Taimur Baig, Chief Economist

DBS Group Research

Peak USD, peak rates, peak growth, and peak earnings? Will an asset market correction upend fed policy normalisation? How much will declining oil prices help EM? Where will we see fiscal support?

  • We address these questions in our 2019-20 Outlook, covering 13 countries and 4 asset classes
  • Ongoing slowdown in China and late cycle dynamics in the US will direct asset prices
  • Stay long USD, short duration, and cautious about equities and credits
  • As 2019 progresses, markets will begin to price in a slowdown scenario
  • All of this will keep volatility high, in our view

Has the cycle peaked, with China and US slowdown ahead? Have we reached peak USD, peak rates, peak growth, and peak earnings? Will an asset market correction upend the US monetary policy normalisation cycle? How much of a toll would the trade wars take? Will declining oil prices help emerging markets, offsetting likely downside to income and investment in the commodity space? Where do we see pockets of fiscal support?
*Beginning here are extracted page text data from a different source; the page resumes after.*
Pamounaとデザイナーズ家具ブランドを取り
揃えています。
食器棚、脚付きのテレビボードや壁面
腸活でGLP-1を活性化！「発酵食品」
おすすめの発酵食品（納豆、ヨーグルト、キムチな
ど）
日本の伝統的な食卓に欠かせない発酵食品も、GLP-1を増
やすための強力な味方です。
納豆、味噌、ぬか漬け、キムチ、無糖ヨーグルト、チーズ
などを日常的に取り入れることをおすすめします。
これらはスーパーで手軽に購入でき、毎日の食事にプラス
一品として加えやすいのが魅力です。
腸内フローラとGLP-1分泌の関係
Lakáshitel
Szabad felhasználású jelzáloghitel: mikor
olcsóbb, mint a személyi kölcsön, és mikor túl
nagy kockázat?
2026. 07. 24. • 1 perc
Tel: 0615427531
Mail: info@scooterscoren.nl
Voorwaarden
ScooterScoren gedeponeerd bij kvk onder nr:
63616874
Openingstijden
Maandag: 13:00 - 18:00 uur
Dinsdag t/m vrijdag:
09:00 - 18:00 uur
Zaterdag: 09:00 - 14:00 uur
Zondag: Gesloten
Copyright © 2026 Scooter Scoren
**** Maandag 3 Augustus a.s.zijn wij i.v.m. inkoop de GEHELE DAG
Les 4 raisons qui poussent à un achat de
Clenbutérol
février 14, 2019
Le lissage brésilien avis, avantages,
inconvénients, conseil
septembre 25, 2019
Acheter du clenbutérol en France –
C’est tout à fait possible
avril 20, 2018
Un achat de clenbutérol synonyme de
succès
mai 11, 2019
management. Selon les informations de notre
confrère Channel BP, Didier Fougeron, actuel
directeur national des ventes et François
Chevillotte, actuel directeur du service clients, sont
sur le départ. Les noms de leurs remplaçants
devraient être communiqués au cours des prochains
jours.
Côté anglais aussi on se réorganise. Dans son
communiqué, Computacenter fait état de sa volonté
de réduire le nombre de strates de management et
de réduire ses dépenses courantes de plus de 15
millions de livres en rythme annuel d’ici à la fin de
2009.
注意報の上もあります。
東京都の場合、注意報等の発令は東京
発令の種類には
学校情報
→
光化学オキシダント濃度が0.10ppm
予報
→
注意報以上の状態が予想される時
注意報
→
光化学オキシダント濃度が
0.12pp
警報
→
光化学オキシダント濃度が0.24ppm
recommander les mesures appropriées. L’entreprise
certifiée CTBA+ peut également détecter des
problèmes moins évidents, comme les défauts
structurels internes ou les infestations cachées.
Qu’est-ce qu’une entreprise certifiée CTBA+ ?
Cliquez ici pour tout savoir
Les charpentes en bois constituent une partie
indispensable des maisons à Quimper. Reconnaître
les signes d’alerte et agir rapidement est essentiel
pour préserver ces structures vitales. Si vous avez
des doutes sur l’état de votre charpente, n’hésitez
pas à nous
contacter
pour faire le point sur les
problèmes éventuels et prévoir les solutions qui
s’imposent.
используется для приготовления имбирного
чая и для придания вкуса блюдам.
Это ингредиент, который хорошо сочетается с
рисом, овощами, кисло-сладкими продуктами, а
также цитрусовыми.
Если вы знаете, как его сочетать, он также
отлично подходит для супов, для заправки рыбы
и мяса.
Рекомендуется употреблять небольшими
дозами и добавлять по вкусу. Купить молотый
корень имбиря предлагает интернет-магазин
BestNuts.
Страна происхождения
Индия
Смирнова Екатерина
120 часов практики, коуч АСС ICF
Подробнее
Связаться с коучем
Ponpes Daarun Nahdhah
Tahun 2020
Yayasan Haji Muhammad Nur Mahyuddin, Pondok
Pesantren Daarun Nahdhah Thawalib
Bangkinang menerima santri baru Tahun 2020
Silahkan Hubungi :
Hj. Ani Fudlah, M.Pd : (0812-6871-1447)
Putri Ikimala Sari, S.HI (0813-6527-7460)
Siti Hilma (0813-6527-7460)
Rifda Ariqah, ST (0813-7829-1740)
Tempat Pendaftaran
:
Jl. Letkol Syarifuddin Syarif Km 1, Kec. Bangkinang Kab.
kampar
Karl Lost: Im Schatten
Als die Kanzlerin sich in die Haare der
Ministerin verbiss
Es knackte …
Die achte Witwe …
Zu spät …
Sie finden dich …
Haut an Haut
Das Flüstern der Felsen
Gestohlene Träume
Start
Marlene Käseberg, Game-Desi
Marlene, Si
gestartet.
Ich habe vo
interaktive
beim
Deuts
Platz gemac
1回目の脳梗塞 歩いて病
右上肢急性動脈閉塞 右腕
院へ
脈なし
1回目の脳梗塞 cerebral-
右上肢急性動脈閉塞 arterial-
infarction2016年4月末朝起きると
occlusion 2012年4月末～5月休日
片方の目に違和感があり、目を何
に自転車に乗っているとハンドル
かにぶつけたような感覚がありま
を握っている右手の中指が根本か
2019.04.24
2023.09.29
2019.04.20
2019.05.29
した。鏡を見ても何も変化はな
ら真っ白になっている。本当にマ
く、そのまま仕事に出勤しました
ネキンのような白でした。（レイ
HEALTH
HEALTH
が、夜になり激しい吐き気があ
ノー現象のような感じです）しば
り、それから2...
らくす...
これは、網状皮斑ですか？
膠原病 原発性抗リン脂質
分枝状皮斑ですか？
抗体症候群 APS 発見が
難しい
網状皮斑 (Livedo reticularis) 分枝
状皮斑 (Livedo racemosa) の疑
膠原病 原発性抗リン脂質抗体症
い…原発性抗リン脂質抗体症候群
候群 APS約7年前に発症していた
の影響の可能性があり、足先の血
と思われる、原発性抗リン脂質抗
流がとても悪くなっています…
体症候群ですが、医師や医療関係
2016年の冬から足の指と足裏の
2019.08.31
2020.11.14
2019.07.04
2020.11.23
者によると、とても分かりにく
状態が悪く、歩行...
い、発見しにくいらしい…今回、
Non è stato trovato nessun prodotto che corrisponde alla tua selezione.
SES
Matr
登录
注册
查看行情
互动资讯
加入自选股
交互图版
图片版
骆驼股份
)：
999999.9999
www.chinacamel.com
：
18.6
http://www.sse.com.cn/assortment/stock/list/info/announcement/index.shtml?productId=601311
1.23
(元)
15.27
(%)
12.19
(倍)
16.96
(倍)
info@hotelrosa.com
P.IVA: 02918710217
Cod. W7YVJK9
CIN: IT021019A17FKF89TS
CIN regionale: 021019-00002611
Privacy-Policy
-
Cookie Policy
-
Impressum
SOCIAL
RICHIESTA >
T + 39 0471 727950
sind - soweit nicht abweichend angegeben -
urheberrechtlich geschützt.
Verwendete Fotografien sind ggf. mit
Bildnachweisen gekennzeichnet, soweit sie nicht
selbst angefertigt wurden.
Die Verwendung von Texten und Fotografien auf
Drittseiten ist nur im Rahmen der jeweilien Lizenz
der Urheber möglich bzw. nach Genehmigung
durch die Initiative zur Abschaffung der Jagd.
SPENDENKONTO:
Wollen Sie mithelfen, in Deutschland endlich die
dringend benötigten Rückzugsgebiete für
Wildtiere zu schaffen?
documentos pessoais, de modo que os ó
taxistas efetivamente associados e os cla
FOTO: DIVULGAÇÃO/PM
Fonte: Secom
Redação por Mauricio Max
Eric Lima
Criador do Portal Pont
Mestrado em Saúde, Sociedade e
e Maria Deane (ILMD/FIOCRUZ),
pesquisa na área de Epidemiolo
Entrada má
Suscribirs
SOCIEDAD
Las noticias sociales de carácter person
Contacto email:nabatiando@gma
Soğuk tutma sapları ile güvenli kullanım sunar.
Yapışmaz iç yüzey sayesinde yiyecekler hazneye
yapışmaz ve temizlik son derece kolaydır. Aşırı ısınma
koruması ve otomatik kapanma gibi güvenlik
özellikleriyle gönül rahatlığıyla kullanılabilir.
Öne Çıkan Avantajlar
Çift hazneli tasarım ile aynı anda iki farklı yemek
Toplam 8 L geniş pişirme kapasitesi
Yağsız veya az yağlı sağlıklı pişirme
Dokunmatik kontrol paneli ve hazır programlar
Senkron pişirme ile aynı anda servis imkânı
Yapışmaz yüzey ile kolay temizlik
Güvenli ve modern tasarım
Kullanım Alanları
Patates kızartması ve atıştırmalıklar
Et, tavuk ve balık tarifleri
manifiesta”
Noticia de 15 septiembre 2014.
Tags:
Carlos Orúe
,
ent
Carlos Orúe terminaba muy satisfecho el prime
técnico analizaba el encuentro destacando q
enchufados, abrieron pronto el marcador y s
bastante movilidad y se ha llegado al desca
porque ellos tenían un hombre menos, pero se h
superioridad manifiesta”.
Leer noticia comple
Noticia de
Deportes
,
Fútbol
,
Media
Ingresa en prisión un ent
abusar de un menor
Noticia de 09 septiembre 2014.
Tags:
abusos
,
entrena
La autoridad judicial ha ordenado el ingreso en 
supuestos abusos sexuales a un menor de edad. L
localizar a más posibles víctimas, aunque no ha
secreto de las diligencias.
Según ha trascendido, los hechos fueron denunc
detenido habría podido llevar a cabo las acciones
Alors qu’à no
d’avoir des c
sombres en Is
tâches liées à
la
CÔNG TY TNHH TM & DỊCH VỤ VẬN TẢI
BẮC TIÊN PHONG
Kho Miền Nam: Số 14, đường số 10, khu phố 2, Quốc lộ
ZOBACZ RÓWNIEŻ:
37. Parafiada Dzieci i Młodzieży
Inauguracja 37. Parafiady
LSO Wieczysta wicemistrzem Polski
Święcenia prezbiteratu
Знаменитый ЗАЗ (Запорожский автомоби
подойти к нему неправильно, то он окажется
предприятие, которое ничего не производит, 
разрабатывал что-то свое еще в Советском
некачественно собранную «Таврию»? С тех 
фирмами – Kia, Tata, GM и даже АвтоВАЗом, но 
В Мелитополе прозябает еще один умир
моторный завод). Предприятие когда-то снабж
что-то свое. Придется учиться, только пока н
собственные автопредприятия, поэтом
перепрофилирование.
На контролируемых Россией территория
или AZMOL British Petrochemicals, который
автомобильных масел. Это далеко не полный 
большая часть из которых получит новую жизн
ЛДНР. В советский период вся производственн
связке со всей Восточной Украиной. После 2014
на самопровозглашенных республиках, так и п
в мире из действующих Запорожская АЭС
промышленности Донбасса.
Which elections are potential game changers?

We address these questions in our 2019-20 Outlook, covering 13 countries (G3+Asia10) and 4 asset classes. Faced with fading momentum, the best one can expect from the global economy is an orderly slowdown, helped by prudent policy calibration. Ongoing slowdown in China and late cycle dynamics in the US will direct asset prices, in our view. Staying long USD, short duration, and cautious about equities and credits are strategies for next year, but as 2019 progresses, markets will begin to price in a slowdown scenario, taking steam away from t USD and rates. All of this will keep volatility high, in our view.

There are some potential positives for Asia: (i) low oil prices will help keep inflation down and ease BOP pressure, softening policy tightening bias; (ii) asset market sell-off from 2018 may bring back value-seeking investors; (iii) as the realisation that using China as an exporting hub is going to be challenging going forward sets in, ASEAN economies may see trade diversion related investment; and (iv) in some economies, fiscal policy will likely be eased (China, India, Indonesia, and the Philippines).

Key risks to this scenario are: (i) strong wage pressure pushing up rates in the US, strengthening the USD, tightening dollar liquidity, causing funding distress worldwide and (ii) China-US conflict hurting investment, tipping the world toward a sharply lower growth trajectory.